B. Plaintiff's Complaint and the Procedural History of This Action
On June 12, 2000, Plaintiffs filed a class action Complaint alleging that Cendant unlawfully overcharged its borrowers for appraisal services and intentionally deceived borrowers by lumping together the two separate appraisal-related charges, one paid to the appraiser and one paid to STARS. Subsequently, on October 9, 2001, Plaintiffs were permitted to amend their Complaint to add additional parties and claims. Plaintiffs' Amended Complaint charges violations of the Real Estate Settlement Procedures Act 12 U.S.C. § 2601, et seq. (Count I); the New Jersey Consumer Fraud Act (Count II); the Truth in Lending Act, 15 U.S.C. § 1601, et seq. (Count IV); and negligent misrepresentation under the New Jersey common law (Count III). Plaintiffs seek both monetary damages and injunctive relief.
Plaintiffs now move for class certification and partial summary judgment limited to the claims brought under the New Jersey Consumer Fraud Act. Defendants move for summary judgment on all claims. The Court now decides the motions on the papers pursuant to Fed. R. Civ. P. 78.

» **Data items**
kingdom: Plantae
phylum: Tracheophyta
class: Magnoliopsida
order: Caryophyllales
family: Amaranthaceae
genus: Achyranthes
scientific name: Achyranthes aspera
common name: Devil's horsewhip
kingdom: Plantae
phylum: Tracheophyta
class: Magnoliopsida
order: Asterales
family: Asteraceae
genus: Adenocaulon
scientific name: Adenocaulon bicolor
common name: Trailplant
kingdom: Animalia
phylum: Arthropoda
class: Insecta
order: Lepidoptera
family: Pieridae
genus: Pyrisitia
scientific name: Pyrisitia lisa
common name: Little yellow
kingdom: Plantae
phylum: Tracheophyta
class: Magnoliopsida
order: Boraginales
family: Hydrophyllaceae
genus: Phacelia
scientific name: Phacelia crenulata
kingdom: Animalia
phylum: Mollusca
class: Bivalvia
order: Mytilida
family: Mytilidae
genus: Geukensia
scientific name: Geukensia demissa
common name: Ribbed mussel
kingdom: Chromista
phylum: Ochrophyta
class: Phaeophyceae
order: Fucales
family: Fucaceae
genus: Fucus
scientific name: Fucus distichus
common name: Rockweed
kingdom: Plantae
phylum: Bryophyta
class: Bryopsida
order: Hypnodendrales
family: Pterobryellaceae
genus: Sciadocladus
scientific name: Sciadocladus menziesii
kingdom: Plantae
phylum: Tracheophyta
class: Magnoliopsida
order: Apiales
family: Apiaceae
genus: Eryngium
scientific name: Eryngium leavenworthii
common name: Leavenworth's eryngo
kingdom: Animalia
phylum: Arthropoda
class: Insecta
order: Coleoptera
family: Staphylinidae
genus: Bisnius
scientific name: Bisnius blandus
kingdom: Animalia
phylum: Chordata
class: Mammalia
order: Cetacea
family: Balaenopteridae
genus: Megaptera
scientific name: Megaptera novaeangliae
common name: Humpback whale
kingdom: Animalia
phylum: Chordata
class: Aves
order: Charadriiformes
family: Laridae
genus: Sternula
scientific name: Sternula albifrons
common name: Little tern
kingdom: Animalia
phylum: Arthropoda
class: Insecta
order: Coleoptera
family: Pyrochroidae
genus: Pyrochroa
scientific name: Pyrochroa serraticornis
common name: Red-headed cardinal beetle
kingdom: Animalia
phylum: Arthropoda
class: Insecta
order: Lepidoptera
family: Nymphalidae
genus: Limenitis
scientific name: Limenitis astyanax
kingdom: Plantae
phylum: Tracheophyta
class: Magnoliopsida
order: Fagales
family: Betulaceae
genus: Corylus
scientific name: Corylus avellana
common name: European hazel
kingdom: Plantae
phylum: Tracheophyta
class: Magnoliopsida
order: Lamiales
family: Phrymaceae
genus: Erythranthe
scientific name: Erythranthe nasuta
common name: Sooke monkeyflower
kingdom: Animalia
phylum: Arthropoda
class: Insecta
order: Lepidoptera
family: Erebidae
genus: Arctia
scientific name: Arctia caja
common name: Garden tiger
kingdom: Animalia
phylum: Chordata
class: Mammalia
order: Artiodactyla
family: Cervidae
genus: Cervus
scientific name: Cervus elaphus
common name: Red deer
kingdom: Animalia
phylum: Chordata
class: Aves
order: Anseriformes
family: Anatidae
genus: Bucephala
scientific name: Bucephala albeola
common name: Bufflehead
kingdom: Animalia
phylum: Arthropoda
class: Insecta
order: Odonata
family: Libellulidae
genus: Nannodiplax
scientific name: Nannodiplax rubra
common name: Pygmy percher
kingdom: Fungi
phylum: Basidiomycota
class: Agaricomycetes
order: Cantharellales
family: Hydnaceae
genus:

» **What is asked**
**1)** Transcribe part of the passage on the complaint and procedural history. Begin at the words "B. Plaintiff's Complaint" and stop after "and injunctive relief.".
**2)** According to the passage on the complaint and procedural history, on what date did the plaintiffs file their class action complaint?
**3)** Write the next part of the passage on the lawsuit against Cendant, picking up after its final sentence.

» **Exercise responses**
**1)**
B. Plaintiff's Complaint and the Procedural History of This Action
On June 12, 2000, Plaintiffs filed a class action Complaint alleging that Cendant unlawfully overcharged its borrowers for appraisal services and intentionally deceived borrowers by lumping together the two separate appraisal-related charges, one paid to the appraiser and one paid to STARS. Subsequently, on October 9, 2001, Plaintiffs were permitted to amend their Complaint to add additional parties and claims. Plaintiffs' Amended Complaint charges violations of the Real Estate Settlement Procedures Act 12 U.S.C. § 2601, et seq. (Count I); the New Jersey Consumer Fraud Act (Count II); the Truth in Lending Act, 15 U.S.C. § 1601, et seq. (Count IV); and negligent misrepresentation under the New Jersey common law (Count III). Plaintiffs seek both monetary damages and injunctive relief.

**2)** June 12, 2000

**3)**
II. STANDARD FOR CLASS CERTIFICATION
When reviewing a motion for class certification, a court must undergo a thorough examination of the factual and legal allegations the case presents. See Barnes v. American Tobacco Co., 161 F.3d 127, 140 (3d. Cir. 1998), cert. denied, 526 U.S. 1114 (1999). Thus, "it may be necessary for the court to probe behind the pleadings before coming to rest on the certification question." General Tel. Co. of Southwest v. Falcon, 457 U.S. 147, 160 (1982). See also Newton v. Merrill Lynch, Pierce, Fenner & Smith, Inc., 259 F.3d 154, 166 (3d Cir. 2001) ("Because the determination of a certification request invariably involves some examination of factual and legal issues underlying the plaintiff's cause of action, a court may consider the substantive elements of the plaintiffs' case in order to envision the form that a trial on those issues would take.") (quoting 5 Moore's Federal Practice § 23.46).
To maintain a class action, the four requirements of Rule 23(a) - numerosity, commonality, typicality, and adequacy of representation - must be satisfied. *fn3 See Amchem Prods., Inc. v. Windsor, 521 U.S. 591, 609 (1997); Baby Neal ex rel. Kanter v. Casey, 43 F.3d 48, 55 (3d Cir. 1994). Finally, to be certified the class must also fit within one of the three categories of actions described in Rule 23(b). See Amchem Prods., 521 U.S. at 614.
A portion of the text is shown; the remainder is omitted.